DATASET RECORDS =>
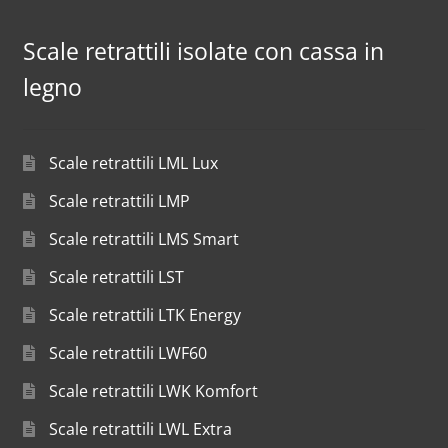
Scale retrattili isolate con cassa in
legno
Scale retrattili LML Lux
Scale retrattili LMP
Scale retrattili LMS Smart
Scale retrattili LST
Scale retrattili LTK Energy
Scale retrattili LWF60
Scale retrattili LWK Komfort
Scale retrattili LWL Extra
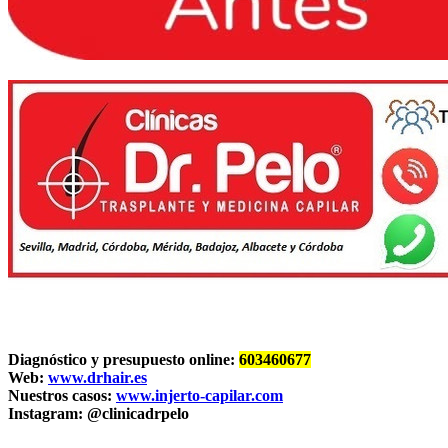
Diagnóstico y presupuesto online:
603460677
Web:
www.drhair.es
Nuestros casos:
www.injerto-capilar.com
Instagram
:
@clinicadrpelo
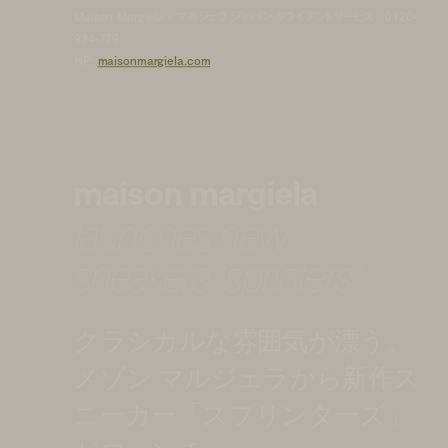
Maison Margiela - マルジェラ ジャパン クライアントサービス／0120-
934-779‬
HP:
maisonmargiela.com
maison margiela
launches new
sneakers “sprinters”
クラシカルな雰囲気が漂う。
メゾン マルジェラから新作ス
ニーカー「スプリンターズ」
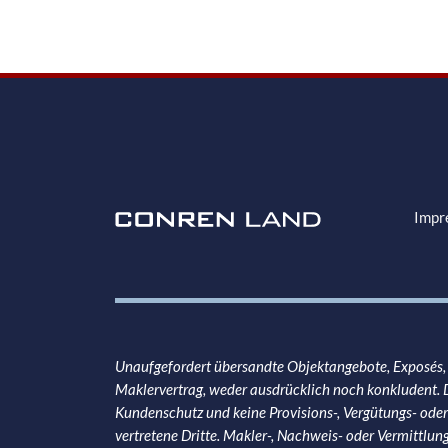
Service Informationen
Impr
Unaufgefordert übersandte Objektangebote, Exposés
Maklervertrag, weder ausdrücklich noch konkludent. 
Kundenschutz und keine Provisions-, Vergütungs- ode
vertretene Dritte. Makler-, Nachweis- oder Vermittlun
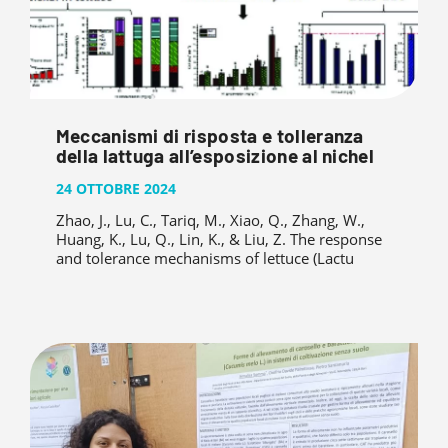
Meccanismi di risposta e tolleranza
della lattuga all’esposizione al nichel
24 OTTOBRE 2024
Zhao, J., Lu, C., Tariq, M., Xiao, Q., Zhang, W.,
Huang, K., Lu, Q., Lin, K., & Liu, Z. The response
and tolerance mechanisms of lettuce (Lactu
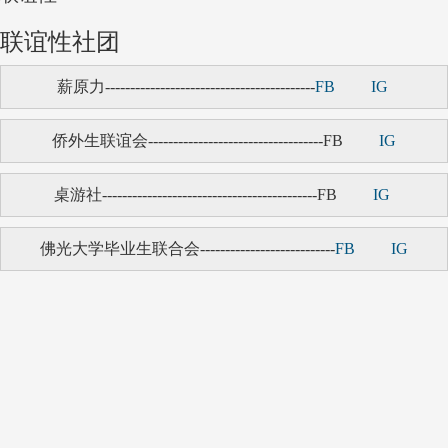
联谊性社团
薪原力------------------------------------------
FB
IG
侨外生联谊会-----------------------------------FB
IG
桌游社-------------------------------------------FB
IG
佛光大学毕业生联合会---------------------------
FB
IG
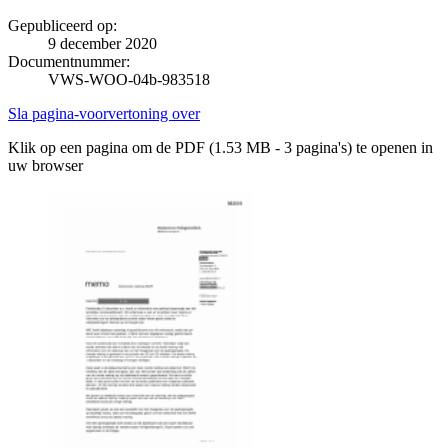
Gepubliceerd op:
9 december 2020
Documentnummer:
VWS-WOO-04b-983518
Sla pagina-voorvertoning over
Klik op een pagina om de PDF (1.53 MB - 3 pagina's) te openen in
uw browser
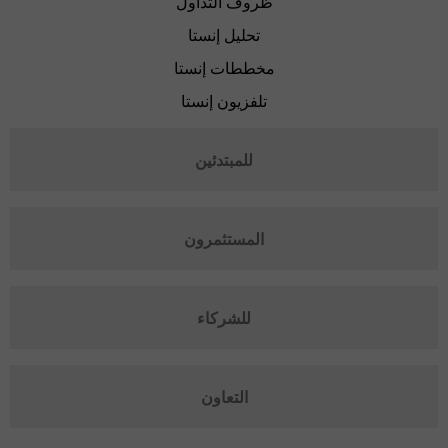
ظروف التداول
تحليل إنستا
مخططات إنستا
تلفزيون إنستا
للمبتدئين
المستثمرون
للشركاء
التعاون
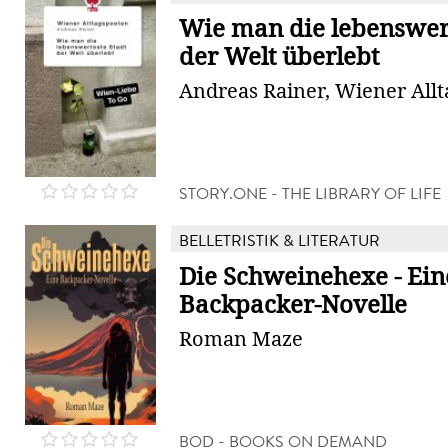
Wie man die lebenswert
der Welt überlebt
Andreas Rainer, Wiener All
STORY.ONE - THE LIBRARY OF LIFE
BELLETRISTIK & LITERATUR
Die Schweinehexe - Ein
Backpacker-Novelle
Roman Maze
BOD - BOOKS ON DEMAND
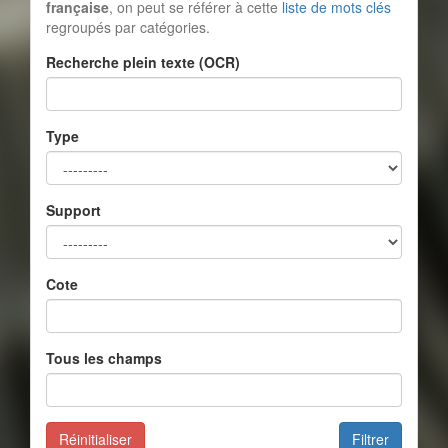
française
, on peut se référer à cette
liste de mots clés
regroupés par catégories.
Recherche plein texte (OCR)
Type
Support
Cote
Tous les champs
Réinitialiser
Filtrer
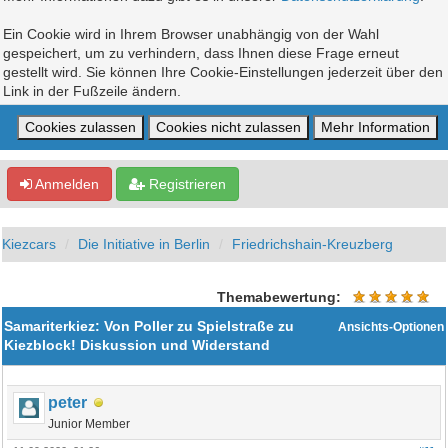
Ein Cookie wird in Ihrem Browser unabhängig von der Wahl
gespeichert, um zu verhindern, dass Ihnen diese Frage erneut
gestellt wird. Sie können Ihre Cookie-Einstellungen jederzeit über den
Link in der Fußzeile ändern.
Anmelden
Registrieren
Kiezcars
Die Initiative in Berlin
Friedrichshain-Kreuzberg
Themabewertung:
Samariterkiez: Von Poller zu Spielstraße zu
Ansichts-Optionen
Kiezblock! Diskussion und Widerstand
peter
Junior Member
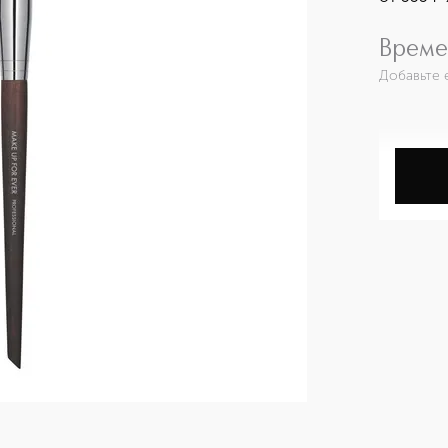
Време
Добавьте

EXERCISE OBJECTIVE => State how many lines in the records contain the string "pagina". Give the number with no words around it.

ANSWER FOR THE TASK => 2